No começo quis ser feliz, no começo quis ser indiferente, quis ser melhor, quis ser pior. Quis de tudo um pouco, quis ao menos conhecer outras pessoas, outros destinos, outras vidas. Mas agora, faço esforço para tentar parecer interessada. Faço esforço para sorrir, faço esforço para acreditar. Faço esforço para viver. Não é fácil, mas não é impossível.
Nesse tempo todo te amei por mim e por você, te amei pelo destino, pela ironia, pelas falhas, pelos erros. Te amei pelas faltas, e pelos anos que me ensinaram como é bom ter mais que um anjo de guarda ao lado.  Já não vou mais saber de você, nem dos meus planos, muito menos, não vou mais saber se ainda continua todo individualista como sempre.
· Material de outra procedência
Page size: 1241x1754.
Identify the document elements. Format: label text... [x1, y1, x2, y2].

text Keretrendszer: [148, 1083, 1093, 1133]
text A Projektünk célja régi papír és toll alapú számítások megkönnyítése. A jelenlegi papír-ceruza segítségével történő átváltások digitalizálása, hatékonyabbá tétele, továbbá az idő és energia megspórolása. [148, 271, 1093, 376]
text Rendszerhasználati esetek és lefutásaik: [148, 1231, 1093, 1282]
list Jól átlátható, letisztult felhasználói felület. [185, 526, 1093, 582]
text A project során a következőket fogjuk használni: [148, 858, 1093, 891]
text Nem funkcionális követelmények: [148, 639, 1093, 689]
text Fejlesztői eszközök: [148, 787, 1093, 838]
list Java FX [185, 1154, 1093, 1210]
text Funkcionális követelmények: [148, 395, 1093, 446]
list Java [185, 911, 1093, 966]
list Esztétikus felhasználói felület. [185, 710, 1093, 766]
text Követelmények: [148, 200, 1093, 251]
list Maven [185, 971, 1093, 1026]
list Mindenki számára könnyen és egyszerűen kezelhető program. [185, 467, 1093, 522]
Já não vamos ser conhecidos, nem um casal torto. Vamos ser diferentes, estranhos e muito, muito indiferentes.
Deixei de ser uma luz para viver no escuro. Preferi amedrontar com meus erros, mas esqueci de contar sobre as poucas e as únicas vezes que acertei.
 Tenho que enfrentar tudo, tudo mesmo, de frente. Tenho que me livrar de coisas que não me deixam ser o que não sou mais, quero ser o que era, mas acabei me perdendo por aí. Acabei me tornando alguém que já não reconhecia. Acabei me tornando você.
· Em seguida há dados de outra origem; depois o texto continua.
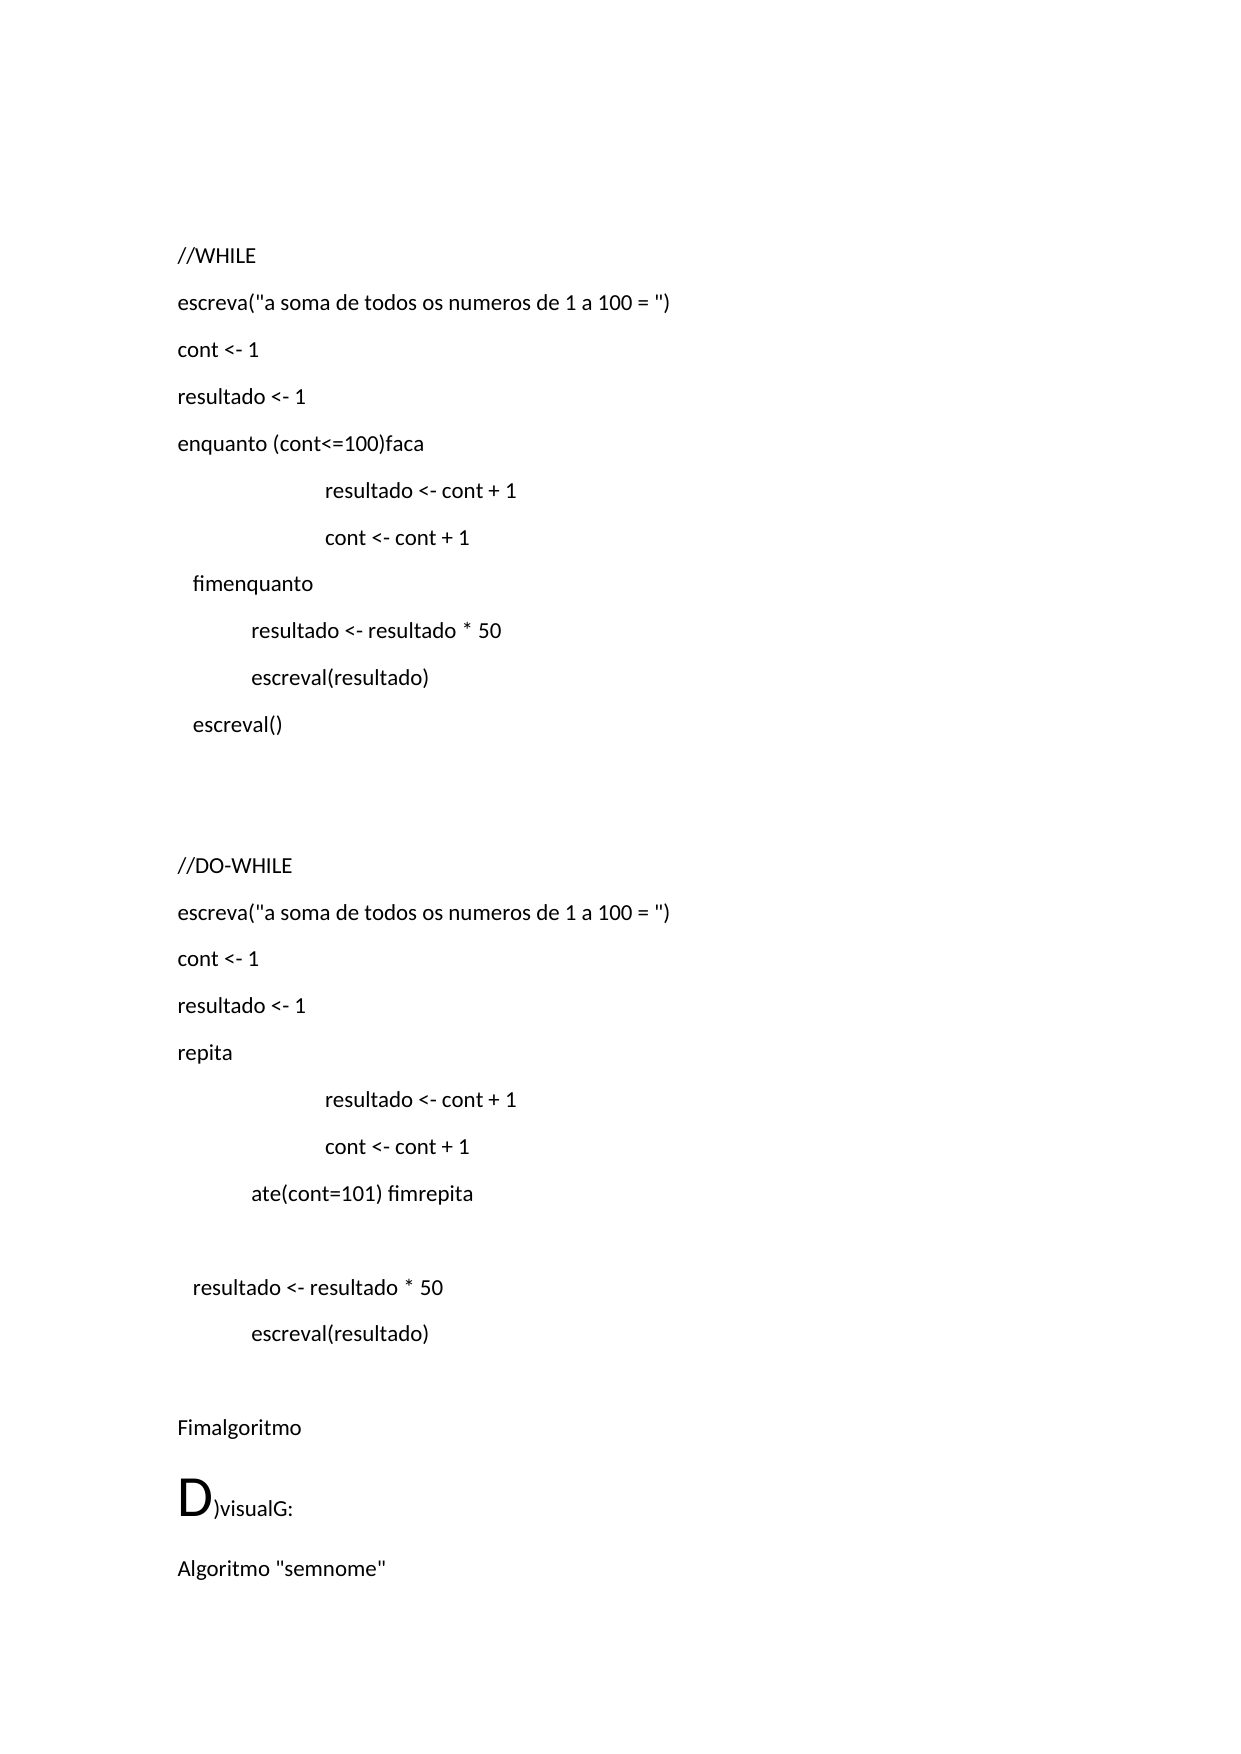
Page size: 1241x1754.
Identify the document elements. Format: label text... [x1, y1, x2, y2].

text resultado <- 1 [177, 991, 1063, 1019]
text escreval(resultado) [177, 1319, 1063, 1347]
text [177, 288, 1063, 316]
text cont <- 1 [177, 335, 1063, 363]
text cont <- cont + 1 [177, 523, 1063, 551]
text cont <- cont + 1 [177, 1132, 1063, 1160]
text escreva("a soma de todos os numeros de 1 a 100 = ") [177, 898, 1063, 926]
text cont <- 1 [177, 944, 1063, 972]
text Fimalgoritmo [177, 1413, 1063, 1441]
text resultado <- resultado * 50 [177, 1273, 1063, 1301]
text resultado <- 1 [177, 382, 1063, 410]
text repita [177, 1038, 1063, 1066]
text resultado <- resultado * 50 [177, 616, 1063, 644]
text fimenquanto [177, 569, 1063, 597]
text //DO-WHILE [177, 851, 1063, 879]
text escreval(resultado) [177, 663, 1063, 691]
text escreval() [177, 710, 1063, 738]
text //WHILE [177, 241, 1063, 269]
text resultado <- cont + 1 [177, 476, 1063, 504]
text D)visualG: [177, 1460, 1063, 1531]
text ate(cont=101) fimrepita [177, 1179, 1063, 1207]
text resultado <- cont + 1 [177, 1085, 1063, 1113]
text enquanto (cont<=100)faca [177, 429, 1063, 457]
text Algoritmo "semnome" [177, 1554, 1063, 1582]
Queria tanto que você prestasse atenção em mim, porque esqueci de fazer outros desejos para minha vida. Queria tanta fé, tanto amor, tanta paz, sendo que acabou não sobrando nada para ninguém.
De repente, meus sonhos tão lindos e puros se tornaram os perversos, os malditos, os temidos. De repente, pessoas sentiram dó de mim, mas não queria isso, não quero isso.
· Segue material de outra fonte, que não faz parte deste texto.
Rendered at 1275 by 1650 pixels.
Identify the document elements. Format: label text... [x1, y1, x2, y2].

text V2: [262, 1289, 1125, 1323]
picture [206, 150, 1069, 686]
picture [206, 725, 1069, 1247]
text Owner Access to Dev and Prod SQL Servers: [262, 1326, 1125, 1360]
Pude desfazer, pude seguir, mas de novo escolhi ficar. Não é isso, não gosto de sofrer, mas preciso encontrar algo para acreditar, e só me restou você. Você se esforça para não me ver todos os dias, você se esforça para não se lembrar de minha voz ou até mesmo para não se lembrar do meu jeito desesperado querendo a todo custo que todos começassem a ter medo das minhas atitudes.
De repente, já não sei mais explicar, nem sei mais desistir, só quero chegar ao final, não importa como, nem qual será minha situação. Quero acabar com essa impressão de falsa fé, ou de falsa paz.
De repente, respirei fundo, fechei meus olhos e vi seu rosto tão bem desenhado na minha frente, e eu sorri sozinha, sem esforços, sem nada. Você seria a cura, mas nesse caso, virou a doença terminal em fase de tratamento de um paciente que já não quer ser curado.
De repente, percebi que sua falta acabou me afetando, e que eu também, no fundo, estava faltando, mesmo estando tão presente, mesmo observando e relatando os fatos, sem dó, sem coragem, e com muito amor.
Eu sou falta, sou ausência, cansei de ser presente e tropeçar nos meus planos. De repente, desacreditei, mas posso voltar a acreditar em qualquer momento. A qualquer momento, tudo pode mudar.